By Justin Sokeland
BEDFORD – On ‘Moving Day,’ when contenders make their move toward the top of the leaderboard, Jalen Hodges loaded the U-Haul and lugged his game into high-rent territory as he chases his first Bedford Men’s City Tournament title.
Hodges carded the third round’s best score, a 2-under 70 on Saturday, while climbing within two shots of frontrunner Trey Turner heading into the finale at Otis Park. Three-time defending champion Aaron Harrell remained in striking range, completing a terrific trio for a Sunday shootout with a trophy at stake.
Turner, looking to finish a wire-to-wire run to his second City crown, remained in control with a 2-over 74 that left him at 5-under 211, with Hodges (back-to-back 70s for his 213 total) and Harrell (1-under 215) poised to wrest the title away.
The stage is set for something special, even though Hodges persists in calling his game “boring.” There was nothing monotonous about his power move, with an eagle on the par-5 6th hole punctuating his round. He did all his damage – positive and negative – on the front nine, then carded nine consecutive pars on the back side.
“I’ve been playing some boring golf, fairways and greens, as basic as it seems,” Hodges said. “If I could get a couple of more putts to go in tomorrow, it will be pretty good.”
Hodges, a 2017 Bedford North Lawrence graduate who now plays for Bradley University, had birdies on the second and fifth holes, but his highlight came on the 6th, where he peeled a cut 3-wood second shot to 6 feet for his eagle. After a bogey on 9, he settled into par mode. And that’s not necessarily a bad thing for the guy who finished 22nd in the Missouri Valley Conference last season. He’s now in position to complete a life quest.
”Growing up here and playing golf here my whole life, it’s always been something I wanted,” Hodges said about the potential of a title. “Maybe I put too much pressure on myself. The older I get, I’ve gotten more mature. So I’m more chill out there. That’s the way you need to be.”
Of course, Turner is where everyone wants to be: in the lead, controlling his own fate. He posted four birdies in Round 3, but suffered more bogeys (six) than his characteristic game of smoothness and quiet style. He blamed ball striking for his bouncy tour.
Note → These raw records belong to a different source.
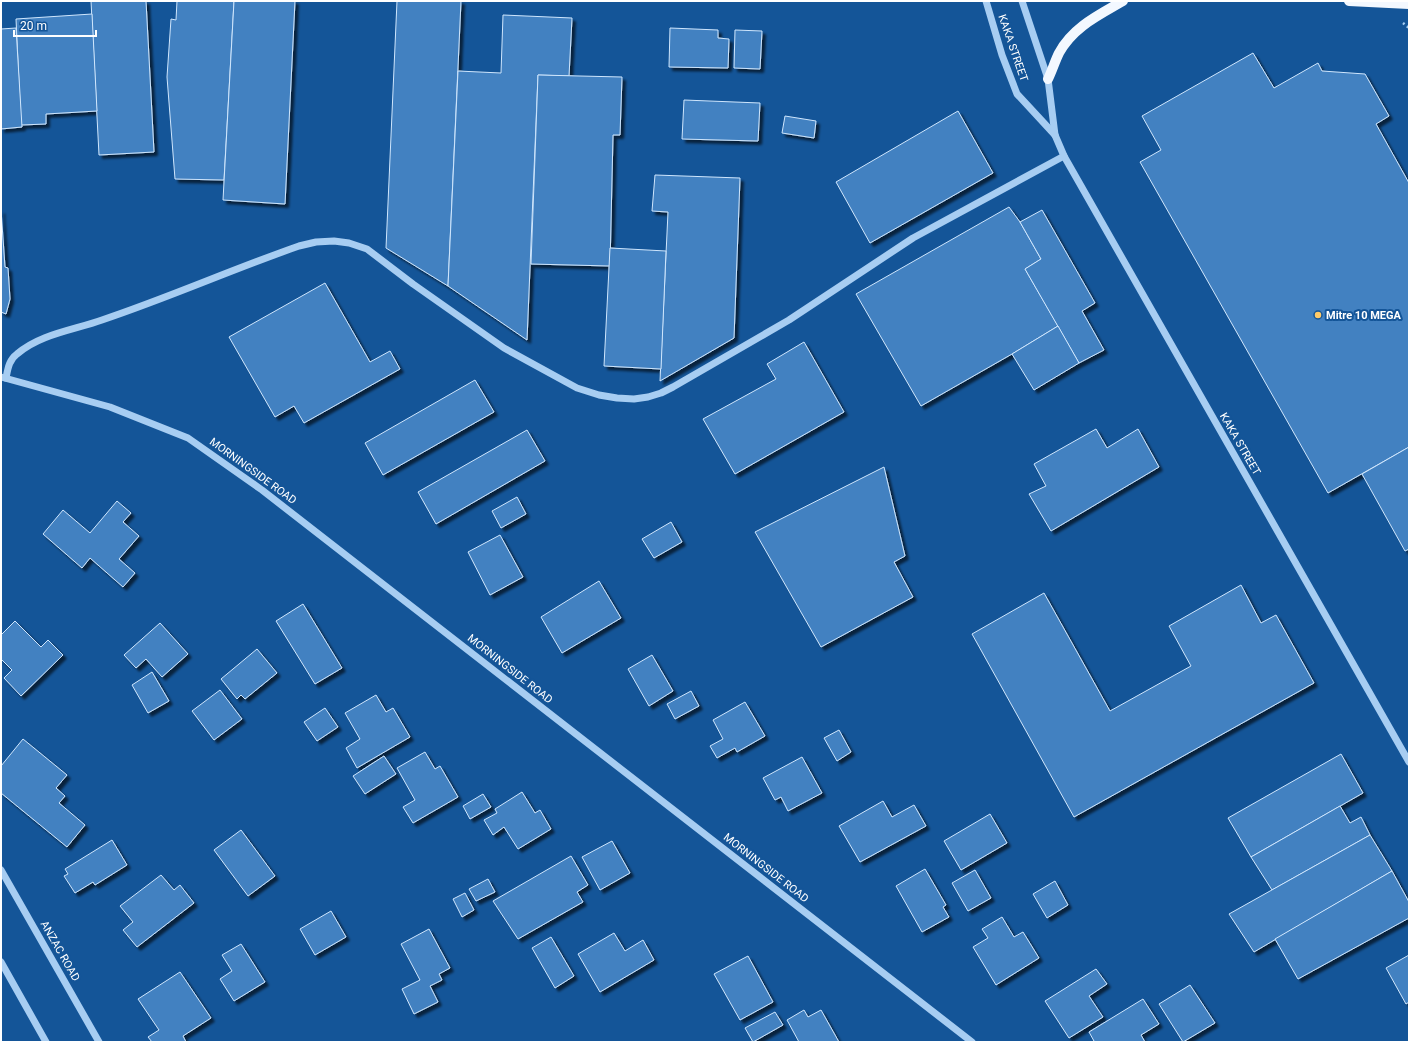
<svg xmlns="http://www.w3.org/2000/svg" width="1410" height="1043" font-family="Roboto,sans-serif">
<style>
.building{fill:#4281c1;stroke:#cfe6fd;filter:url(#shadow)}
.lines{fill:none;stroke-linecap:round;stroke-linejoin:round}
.path{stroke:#a7cdf2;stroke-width:2.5;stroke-dasharray:2 3;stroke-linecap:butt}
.minor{stroke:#a7cdf2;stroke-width:7}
.major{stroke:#f3f8ff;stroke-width:10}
.poi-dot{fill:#ffcb69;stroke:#145598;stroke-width:1.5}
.labels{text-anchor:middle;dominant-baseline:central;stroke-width:4;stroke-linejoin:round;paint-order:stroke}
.street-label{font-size:11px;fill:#fff;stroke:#145598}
.poi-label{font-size:11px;font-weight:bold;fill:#fff;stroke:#145598;text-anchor:start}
</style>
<defs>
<filter id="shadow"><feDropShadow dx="3.5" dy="3.5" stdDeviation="1" flood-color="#0009"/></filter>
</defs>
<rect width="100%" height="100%" fill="#145598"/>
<g class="building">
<path d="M91 1H146L154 152 99 155Z"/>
<path d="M177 1H234L224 180 175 179 167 77 171 19 176 20Z"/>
<path d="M234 1H295L285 204 223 200Z"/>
<path d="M397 1H461L448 286 386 248Z"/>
<path d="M92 14 97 111 46 114V124L21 125 16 19Z"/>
<path d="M503 15 572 18 569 76 538 75 527 340 448 286 458 71 501 73Z"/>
<path d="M16 28 22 127 1 129V29Z"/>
<path d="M670 28 718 30V38L729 39 728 68 669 67Z"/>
<path d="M735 30 762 31 760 69 734 68Z"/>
<path d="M1253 53 1274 88 1318 63 1322 71 1365 74 1389 116 1376 124 1409 183V447L1328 493 1140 162 1161 150 1142 116Z"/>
<path d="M538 75 622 77 620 135H613L610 266 531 264Z"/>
<path d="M684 100 760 103 758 141 682 139Z"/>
<path d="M958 111 993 173 870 243 836 182Z"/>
<path d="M785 116 816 121 814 138 782 133Z"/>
<path d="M655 175 740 178 734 338 660 381 668 212 652 211Z"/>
<path d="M1009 207 1020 222 1041 259 1025 269 1058 326 1012 354 921 406 856 294Z"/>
<path d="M1 210 5 267 8 268 10 299 6 314 1 312Z"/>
<path d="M1042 210 1095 303 1082 311 1104 350 1079 363 1025 269 1041 259 1020 222Z"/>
<path d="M610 248 666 251 661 369 604 366Z"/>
<path d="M325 283 370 362 390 351 400 369 304 423 294 406 275 417 229 337Z"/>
<path d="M1058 326 1079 363 1034 390 1012 354Z"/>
<path d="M804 342 844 412 735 474 703 419 776 379 767 364Z"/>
<path d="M475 380 494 412 383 475 365 443Z"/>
<path d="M1096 429 1107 448 1138 429 1159 467 1051 531 1029 494 1046 486 1034 464Z"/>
<path d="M527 430 545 461 436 524 418 492Z"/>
<path d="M1409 447V549L1405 551 1362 474Z"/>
<path d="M884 467 905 556 894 562 913 597 821 647 755 532Z"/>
<path d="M517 497 526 514 501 528 492 511Z"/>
<path d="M117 501 131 513 123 522 139 536 119 559 135 573 123 587 90 558 82 568 43 534 63 510 90 533Z"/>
<path d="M671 522 682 542 654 558 642 539Z"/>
<path d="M500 535 523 577 490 595 468 552Z"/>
<path d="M599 581 621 618 562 653 541 617Z"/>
<path d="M1241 585 1261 623 1276 615 1314 683 1074 817 972 634 1044 593 1110 711 1191 666 1169 626Z"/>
<path d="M303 604 342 668 315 684 276 621Z"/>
<path d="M15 621 41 647 48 640 63 655 21 696 4 678 12 670 1 659V635Z"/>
<path d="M160 623 188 654 162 677 146 659 136 668 124 655Z"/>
<path d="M257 649 277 673 245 699 241 695 237 699 221 679Z"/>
<path d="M652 655 673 691 649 706 628 669Z"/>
<path d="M152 672 169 701 148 713 132 685Z"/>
<path d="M220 690 242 719 214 740 192 711Z"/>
<path d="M691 691 699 706 675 719 667 704Z"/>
<path d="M376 695 386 712 393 708 410 737 357 768 346 748 360 739 345 713Z"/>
<path d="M745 702 765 736 737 752 735 748 717 758 710 746 723 739 713 720Z"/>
<path d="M325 708 338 727 317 741 304 722Z"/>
<path d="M839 730 851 752 837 761 824 738Z"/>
<path d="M23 739 67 775 56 788 65 796 59 803 85 825 67 847 1 793V766Z"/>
<path d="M425 752 435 769 440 766 458 797 413 823 403 807 415 800 397 768Z"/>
<path d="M1341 754 1363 793 1251 857 1228 818Z"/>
<path d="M384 756 396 774 365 794 353 776Z"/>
<path d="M802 757 822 793 788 811 781 797 775 800 763 778Z"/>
<path d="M522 792 535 813 540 810 551 829 518 849 504 827 493 835 484 820 497 813 495 809Z"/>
<path d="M483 794 491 807 470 819 463 806Z"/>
<path d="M883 801 892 817 914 805 926 826 860 862 839 826Z"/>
<path d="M1340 806 1350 823 1361 817 1370 835 1272 890 1251 857Z"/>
<path d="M990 814 1007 843 961 870 944 841Z"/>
<path d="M241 830 275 876 248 896 214 850Z"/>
<path d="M1370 835 1392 871 1254 952 1229 914Z"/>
<path d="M112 840 127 865 95 885 93 882 75 893 64 876 68 874 65 869Z"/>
<path d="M612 841 630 873 600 890 582 857Z"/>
<path d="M571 856 588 885 577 892 583 902 518 939 493 901Z"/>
<path d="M925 869 946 905 943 907 949 917 922 932 896 886Z"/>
<path d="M975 870 991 898 968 911 952 883Z"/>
<path d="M1392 871 1409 902V918L1298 979 1275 939Z"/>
<path d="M161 875 174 890 180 885 194 903 137 947 123 930 133 922 120 906Z"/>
<path d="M488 879 495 892 476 901 469 889Z"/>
<path d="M1055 881 1068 905 1047 918 1033 894Z"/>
<path d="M465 893 474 910 462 917 453 899Z"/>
<path d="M331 911 346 937 315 955 300 929Z"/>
<path d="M1002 917 1014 937 1023 932 1039 958 996 985 973 947 988 938 982 929Z"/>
<path d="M429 929 450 968 439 974 442 980 430 986 438 1002 414 1014 402 989 420 980 401 944Z"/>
<path d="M614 933 625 951 643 940 654 960 600 992 578 954Z"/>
<path d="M551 937 574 976 555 988 532 948Z"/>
<path d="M241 944 265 982 234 1001 220 979 232 971 222 955Z"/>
<path d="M1409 955V1002L1406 1004 1386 968Z"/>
<path d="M748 956 773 1002 740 1020 714 974Z"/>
<path d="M1096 969 1107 984 1089 996 1103 1017 1069 1038 1045 1001Z"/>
<path d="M180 972 211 1018 183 1036 186 1042H152L148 1037 159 1030 138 999Z"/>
<path d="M1190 985 1215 1023 1183 1042 1159 1004Z"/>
<path d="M1143 999 1159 1024 1141 1035 1145 1042H1092L1094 1041 1089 1032Z"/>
<path d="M804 1010 808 1017 821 1010 839 1042H799L787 1020Z"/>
<path d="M775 1012 783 1025 753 1042 745 1028Z"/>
</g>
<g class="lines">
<path class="path" d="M1403 23 1409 28"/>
<g class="minor">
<path d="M986 1 1002 55 1017 94 1055 135"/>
<path d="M1022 1 1048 79 1055 135 1064 156 1409 762"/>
<path d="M1 377 110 407 188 438 262 490 972 1042"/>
<path d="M6 378C8 368 9 360 17 354 40 334 74 330 102 320 168 298 233 269 299 246L316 242 334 241 349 243 367 249 413 284 504 348 577 388 599 395 617 398 634 399 648 397 661 393 673 387 789 320 913 238 1064 156"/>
<path d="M1 870 99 1042"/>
<path d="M1 962 46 1042"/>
</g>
<g class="major">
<path d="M1349 1 1409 4"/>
<path d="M1048 79C1052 71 1055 61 1059 53 1073 27 1099 15 1123 1"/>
</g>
</g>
<circle class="poi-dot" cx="1318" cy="315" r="4"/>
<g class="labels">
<g class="street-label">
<text transform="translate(1013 48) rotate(71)">KAKA STREET</text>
<text transform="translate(1240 444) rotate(60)">KAKA STREET</text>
<text transform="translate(253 471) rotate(36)">MORNINGSIDE ROAD</text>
<text transform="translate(510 669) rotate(38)">MORNINGSIDE ROAD</text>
<text transform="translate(766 868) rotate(38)">MORNINGSIDE ROAD</text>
<text transform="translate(60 951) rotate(60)">ANZAC ROAD</text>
</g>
<g class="poi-label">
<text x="1326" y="315">Mitre 10 MEGA</text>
</g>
</g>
<rect width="1410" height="1043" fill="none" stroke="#ffffff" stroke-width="4"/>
<path d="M14 30v6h82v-6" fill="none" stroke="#ffffff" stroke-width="2"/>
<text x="20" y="30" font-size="12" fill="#ffffff" stroke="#145598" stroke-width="3" paint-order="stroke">20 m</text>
</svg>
“I didn’t strike it well, didn’t do anything too well,” said Turner, seeking to add a bookend to his 2017 championship. “I just had to grind it out, and I’m pretty pleased considering how bad I hit it. I just have to come back tomorrow and be prepared to strike the ball a little bit better.
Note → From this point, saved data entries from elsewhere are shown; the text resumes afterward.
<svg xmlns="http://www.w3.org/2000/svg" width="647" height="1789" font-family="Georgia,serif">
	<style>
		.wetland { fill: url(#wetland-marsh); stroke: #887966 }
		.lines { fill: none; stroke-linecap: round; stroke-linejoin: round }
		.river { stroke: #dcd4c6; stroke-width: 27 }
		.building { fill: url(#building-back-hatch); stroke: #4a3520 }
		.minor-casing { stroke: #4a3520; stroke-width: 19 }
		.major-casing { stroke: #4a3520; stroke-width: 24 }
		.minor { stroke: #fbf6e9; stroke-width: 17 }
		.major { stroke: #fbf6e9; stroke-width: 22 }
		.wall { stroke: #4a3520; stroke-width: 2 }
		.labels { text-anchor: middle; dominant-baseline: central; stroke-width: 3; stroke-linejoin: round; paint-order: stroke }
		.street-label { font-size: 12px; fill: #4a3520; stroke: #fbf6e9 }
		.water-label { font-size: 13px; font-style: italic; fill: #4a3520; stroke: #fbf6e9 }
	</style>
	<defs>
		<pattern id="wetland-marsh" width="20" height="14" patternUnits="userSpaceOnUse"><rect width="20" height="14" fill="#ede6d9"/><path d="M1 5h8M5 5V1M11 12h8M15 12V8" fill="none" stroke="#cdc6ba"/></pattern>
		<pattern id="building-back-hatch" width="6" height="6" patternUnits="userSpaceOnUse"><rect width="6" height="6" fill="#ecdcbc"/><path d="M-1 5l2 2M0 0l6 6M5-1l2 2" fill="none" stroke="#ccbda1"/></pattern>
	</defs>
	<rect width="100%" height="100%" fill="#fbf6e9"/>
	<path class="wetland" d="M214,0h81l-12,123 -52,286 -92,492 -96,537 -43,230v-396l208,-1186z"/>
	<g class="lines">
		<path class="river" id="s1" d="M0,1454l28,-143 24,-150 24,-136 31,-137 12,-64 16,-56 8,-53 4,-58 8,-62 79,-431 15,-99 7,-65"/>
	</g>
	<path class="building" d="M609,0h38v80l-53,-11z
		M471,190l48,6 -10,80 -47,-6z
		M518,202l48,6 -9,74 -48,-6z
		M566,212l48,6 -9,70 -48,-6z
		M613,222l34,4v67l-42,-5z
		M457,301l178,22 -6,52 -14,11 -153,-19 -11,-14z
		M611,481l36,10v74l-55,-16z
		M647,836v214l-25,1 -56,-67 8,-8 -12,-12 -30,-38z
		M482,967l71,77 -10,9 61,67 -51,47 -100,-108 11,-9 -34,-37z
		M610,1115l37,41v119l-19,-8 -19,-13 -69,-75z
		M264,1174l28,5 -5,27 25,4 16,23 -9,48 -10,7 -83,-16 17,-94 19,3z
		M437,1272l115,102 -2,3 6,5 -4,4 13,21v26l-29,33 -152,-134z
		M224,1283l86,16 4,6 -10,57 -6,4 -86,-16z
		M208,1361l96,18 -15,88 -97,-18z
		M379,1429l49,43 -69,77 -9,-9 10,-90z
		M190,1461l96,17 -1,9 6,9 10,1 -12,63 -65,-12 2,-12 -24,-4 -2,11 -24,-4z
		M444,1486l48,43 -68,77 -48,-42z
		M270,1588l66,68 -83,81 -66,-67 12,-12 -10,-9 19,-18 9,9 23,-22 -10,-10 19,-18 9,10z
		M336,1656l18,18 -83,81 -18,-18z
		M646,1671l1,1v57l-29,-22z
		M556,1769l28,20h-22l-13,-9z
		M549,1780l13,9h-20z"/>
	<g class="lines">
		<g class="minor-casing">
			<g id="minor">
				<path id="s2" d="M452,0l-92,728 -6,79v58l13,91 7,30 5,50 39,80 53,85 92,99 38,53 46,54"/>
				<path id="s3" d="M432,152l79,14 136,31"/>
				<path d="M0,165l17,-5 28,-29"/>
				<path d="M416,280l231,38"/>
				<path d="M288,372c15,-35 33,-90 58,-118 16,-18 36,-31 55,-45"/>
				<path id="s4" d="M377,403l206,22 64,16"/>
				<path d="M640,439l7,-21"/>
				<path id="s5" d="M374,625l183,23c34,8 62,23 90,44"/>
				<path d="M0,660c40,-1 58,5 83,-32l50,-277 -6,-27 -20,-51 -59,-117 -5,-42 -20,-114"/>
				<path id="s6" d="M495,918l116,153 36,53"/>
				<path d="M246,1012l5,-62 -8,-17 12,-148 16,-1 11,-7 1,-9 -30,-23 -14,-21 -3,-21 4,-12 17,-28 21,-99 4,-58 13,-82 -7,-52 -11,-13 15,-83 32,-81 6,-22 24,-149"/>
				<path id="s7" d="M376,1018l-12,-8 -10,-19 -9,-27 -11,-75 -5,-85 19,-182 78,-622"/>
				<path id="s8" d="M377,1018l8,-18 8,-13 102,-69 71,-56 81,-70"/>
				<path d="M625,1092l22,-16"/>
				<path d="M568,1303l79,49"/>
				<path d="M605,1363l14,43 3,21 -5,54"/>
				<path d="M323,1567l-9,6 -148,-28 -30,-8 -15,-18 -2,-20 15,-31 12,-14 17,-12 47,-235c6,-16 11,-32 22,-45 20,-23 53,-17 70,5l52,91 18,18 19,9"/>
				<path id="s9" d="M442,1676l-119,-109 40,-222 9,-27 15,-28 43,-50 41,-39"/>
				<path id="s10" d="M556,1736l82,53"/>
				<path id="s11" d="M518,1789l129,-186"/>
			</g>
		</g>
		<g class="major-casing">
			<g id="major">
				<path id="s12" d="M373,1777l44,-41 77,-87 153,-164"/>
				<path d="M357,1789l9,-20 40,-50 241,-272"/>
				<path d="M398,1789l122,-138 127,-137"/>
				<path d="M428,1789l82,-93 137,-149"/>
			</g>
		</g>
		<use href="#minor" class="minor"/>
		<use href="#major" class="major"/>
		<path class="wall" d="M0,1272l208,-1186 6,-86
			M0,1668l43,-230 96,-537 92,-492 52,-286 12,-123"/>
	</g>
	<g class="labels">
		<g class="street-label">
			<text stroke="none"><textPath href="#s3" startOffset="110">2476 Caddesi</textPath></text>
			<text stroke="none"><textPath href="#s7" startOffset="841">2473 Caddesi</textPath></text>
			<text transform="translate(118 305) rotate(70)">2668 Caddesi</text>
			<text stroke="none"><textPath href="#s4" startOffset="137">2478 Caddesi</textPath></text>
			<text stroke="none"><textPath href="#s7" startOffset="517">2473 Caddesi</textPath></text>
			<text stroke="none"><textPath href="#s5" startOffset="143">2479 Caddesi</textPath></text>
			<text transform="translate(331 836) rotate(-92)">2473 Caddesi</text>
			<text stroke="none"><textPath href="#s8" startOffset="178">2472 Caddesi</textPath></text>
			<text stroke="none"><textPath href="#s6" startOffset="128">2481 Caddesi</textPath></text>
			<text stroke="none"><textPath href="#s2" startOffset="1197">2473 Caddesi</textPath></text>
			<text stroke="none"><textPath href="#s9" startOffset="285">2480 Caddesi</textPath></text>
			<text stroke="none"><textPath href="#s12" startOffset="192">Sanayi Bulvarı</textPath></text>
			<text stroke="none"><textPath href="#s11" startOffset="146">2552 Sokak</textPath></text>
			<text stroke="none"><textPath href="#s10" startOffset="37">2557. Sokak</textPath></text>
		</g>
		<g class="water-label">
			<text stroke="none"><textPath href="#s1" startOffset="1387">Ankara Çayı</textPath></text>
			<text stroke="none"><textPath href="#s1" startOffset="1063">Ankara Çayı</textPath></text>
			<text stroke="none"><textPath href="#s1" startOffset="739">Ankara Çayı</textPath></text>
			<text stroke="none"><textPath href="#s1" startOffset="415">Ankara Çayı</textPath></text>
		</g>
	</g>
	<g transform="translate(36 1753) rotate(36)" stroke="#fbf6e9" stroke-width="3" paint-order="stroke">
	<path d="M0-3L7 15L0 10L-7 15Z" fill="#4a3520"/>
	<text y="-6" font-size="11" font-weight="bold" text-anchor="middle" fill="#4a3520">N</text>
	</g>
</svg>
“It was nice to roll in some of those putts (including a key birdie on 17 to establish momentum for the final round), so it could have been worse. I have to come back ready to go.”
Harrell posted his second straight 72 and did that with four birdies (three in the first seven holes to threaten the leader) and four bogeys (all within holes 9-16 as he gave back gained ground). He capped the day with a 25-foot putt (“The first one I’ve made over 8 feet this year,” Harrell quipped) for par on the 18th.
“I can’t putt at all,” said Harrell, although his record-setting scores in previous victories disprove that self-critical theory. “I know I can putt, but when you don’t play the short game is the first thing that goes. The feel goes first. So I’ll take it. I’ve had three good rounds.”
Ethan Stanley, who was one of the first-round leaders and was cemented in second place after 36 holes, started with a fortunate birdie (his tee shot soared over the stone wall on the first hole, then bounced back into play, and he ripped the approach to 3 feet) on the opening hole. But he suffered an attack of shank-itis late on the front nine and stumbled to a 78. He’s now 8 shots back, tied with Koby Robb and Zach Terrell at 219.
That means all eyes will be on the final threesome. Harrell “was hoping for a front-row seat,” he said with a smile, and he’s not only on the front row, he’s a final-round threat for what could be a fifth City title.
“It will be a fun day,” Hodges said. “Trey is an awesome guy, and you never know what Harrell will shoot. He can always go low.”
“I won’t have a score in my head,” Turner said. “I just want to play my game, play against the golf course and not worry about what they’re doing. I’ll do the best I can. It will come down to who is striking the ball the best and who makes putts.”